Extracted data entries
※ ※ ※

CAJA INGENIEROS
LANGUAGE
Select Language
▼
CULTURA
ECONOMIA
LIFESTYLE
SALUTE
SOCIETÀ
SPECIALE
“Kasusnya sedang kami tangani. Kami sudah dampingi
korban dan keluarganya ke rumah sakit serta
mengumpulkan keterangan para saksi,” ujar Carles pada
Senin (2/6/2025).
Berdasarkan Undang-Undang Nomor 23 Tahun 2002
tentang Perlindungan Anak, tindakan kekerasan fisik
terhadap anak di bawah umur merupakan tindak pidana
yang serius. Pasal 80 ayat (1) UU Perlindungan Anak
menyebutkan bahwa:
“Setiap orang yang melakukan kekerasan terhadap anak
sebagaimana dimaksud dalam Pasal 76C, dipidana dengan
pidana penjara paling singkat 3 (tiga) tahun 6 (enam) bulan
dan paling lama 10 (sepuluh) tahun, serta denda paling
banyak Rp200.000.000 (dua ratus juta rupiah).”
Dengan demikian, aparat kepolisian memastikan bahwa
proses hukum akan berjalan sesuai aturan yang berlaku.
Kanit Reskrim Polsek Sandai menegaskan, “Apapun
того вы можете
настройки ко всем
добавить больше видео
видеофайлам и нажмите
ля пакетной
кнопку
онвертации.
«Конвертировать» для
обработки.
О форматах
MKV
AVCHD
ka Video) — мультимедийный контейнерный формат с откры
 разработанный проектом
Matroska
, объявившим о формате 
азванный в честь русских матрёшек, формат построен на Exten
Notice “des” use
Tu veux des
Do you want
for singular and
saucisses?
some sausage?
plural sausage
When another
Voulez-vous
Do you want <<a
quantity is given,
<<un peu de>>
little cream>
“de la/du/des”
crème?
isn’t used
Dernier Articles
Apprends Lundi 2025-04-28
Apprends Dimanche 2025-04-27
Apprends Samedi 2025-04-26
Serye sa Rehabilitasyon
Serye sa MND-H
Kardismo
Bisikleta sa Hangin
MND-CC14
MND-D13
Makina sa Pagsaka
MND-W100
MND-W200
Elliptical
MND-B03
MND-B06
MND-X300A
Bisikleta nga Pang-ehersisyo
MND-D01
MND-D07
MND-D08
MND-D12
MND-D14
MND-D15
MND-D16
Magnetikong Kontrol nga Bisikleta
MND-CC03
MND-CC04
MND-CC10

※ ※ ※

DESCRIPTION OF THE TASK
Rewrite the items above with every "Apprends" changed to "Learn", leaving everything else untouched.

ANSWER BOX
CAJA INGENIEROS
LANGUAGE
Select Language
▼
CULTURA
ECONOMIA
LIFESTYLE
SALUTE
SOCIETÀ
SPECIALE
“Kasusnya sedang kami tangani. Kami sudah dampingi
korban dan keluarganya ke rumah sakit serta
mengumpulkan keterangan para saksi,” ujar Carles pada
Senin (2/6/2025).
Berdasarkan Undang-Undang Nomor 23 Tahun 2002
tentang Perlindungan Anak, tindakan kekerasan fisik
terhadap anak di bawah umur merupakan tindak pidana
yang serius. Pasal 80 ayat (1) UU Perlindungan Anak
menyebutkan bahwa:
“Setiap orang yang melakukan kekerasan terhadap anak
sebagaimana dimaksud dalam Pasal 76C, dipidana dengan
pidana penjara paling singkat 3 (tiga) tahun 6 (enam) bulan
dan paling lama 10 (sepuluh) tahun, serta denda paling
banyak Rp200.000.000 (dua ratus juta rupiah).”
Dengan demikian, aparat kepolisian memastikan bahwa
proses hukum akan berjalan sesuai aturan yang berlaku.
Kanit Reskrim Polsek Sandai menegaskan, “Apapun
того вы можете
настройки ко всем
добавить больше видео
видеофайлам и нажмите
ля пакетной
кнопку
онвертации.
«Конвертировать» для
обработки.
О форматах
MKV
AVCHD
ka Video) — мультимедийный контейнерный формат с откры
 разработанный проектом
Matroska
, объявившим о формате 
азванный в честь русских матрёшек, формат построен на Exten
Notice “des” use
Tu veux des
Do you want
for singular and
saucisses?
some sausage?
plural sausage
When another
Voulez-vous
Do you want <<a
quantity is given,
<<un peu de>>
little cream>
“de la/du/des”
crème?
isn’t used
Dernier Articles
Learn Lundi 2025-04-28
Learn Dimanche 2025-04-27
Learn Samedi 2025-04-26
Serye sa Rehabilitasyon
Serye sa MND-H
Kardismo
Bisikleta sa Hangin
MND-CC14
MND-D13
Makina sa Pagsaka
MND-W100
MND-W200
Elliptical
MND-B03
MND-B06
MND-X300A
Bisikleta nga Pang-ehersisyo
MND-D01
MND-D07
MND-D08
MND-D12
MND-D14
MND-D15
MND-D16
Magnetikong Kontrol nga Bisikleta
MND-CC03
MND-CC04
MND-CC10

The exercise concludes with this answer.